Problem to work on:
Gather all lines in the data that hold the string "health".

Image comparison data
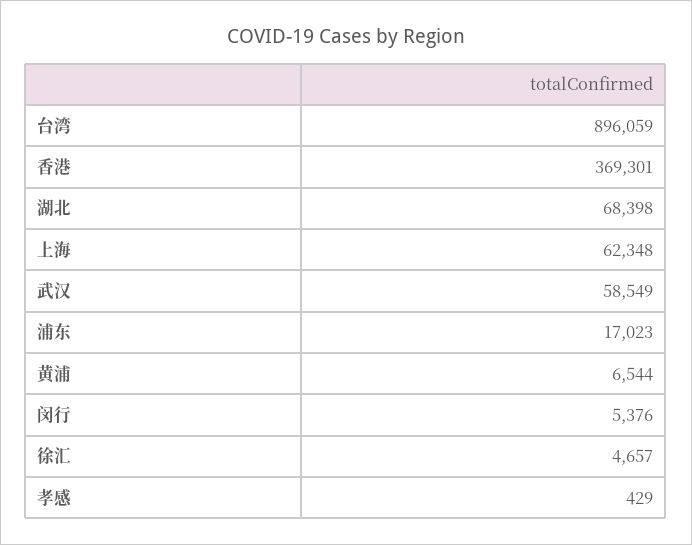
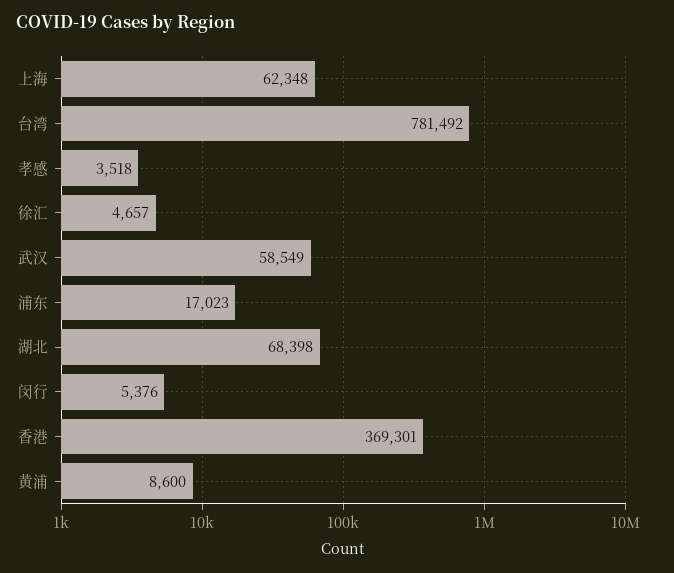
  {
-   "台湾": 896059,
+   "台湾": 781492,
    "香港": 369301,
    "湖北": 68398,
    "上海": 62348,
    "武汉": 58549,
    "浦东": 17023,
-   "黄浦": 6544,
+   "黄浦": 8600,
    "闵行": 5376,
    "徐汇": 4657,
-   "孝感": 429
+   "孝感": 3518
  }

==

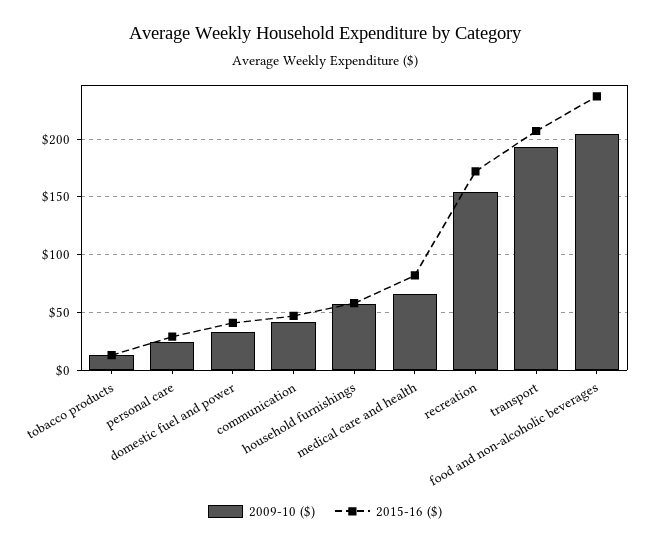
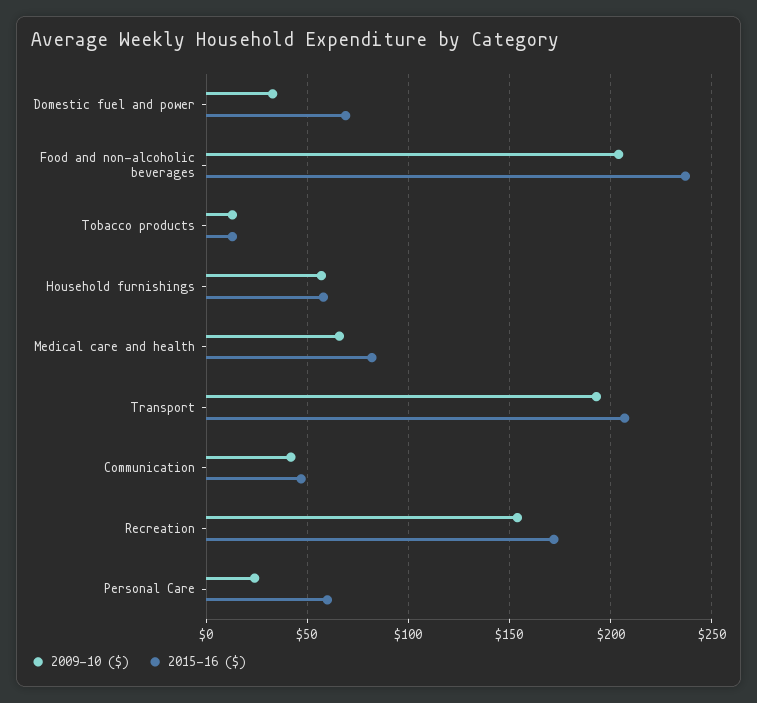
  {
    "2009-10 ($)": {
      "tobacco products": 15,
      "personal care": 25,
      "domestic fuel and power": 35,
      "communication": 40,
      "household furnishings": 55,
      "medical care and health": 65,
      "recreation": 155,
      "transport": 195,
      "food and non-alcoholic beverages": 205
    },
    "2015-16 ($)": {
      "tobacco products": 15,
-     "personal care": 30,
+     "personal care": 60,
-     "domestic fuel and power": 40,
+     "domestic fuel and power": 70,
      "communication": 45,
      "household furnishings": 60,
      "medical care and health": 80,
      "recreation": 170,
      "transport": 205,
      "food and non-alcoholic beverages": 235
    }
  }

Task output:
      "medical care and health": 65,
      "medical care and health": 80,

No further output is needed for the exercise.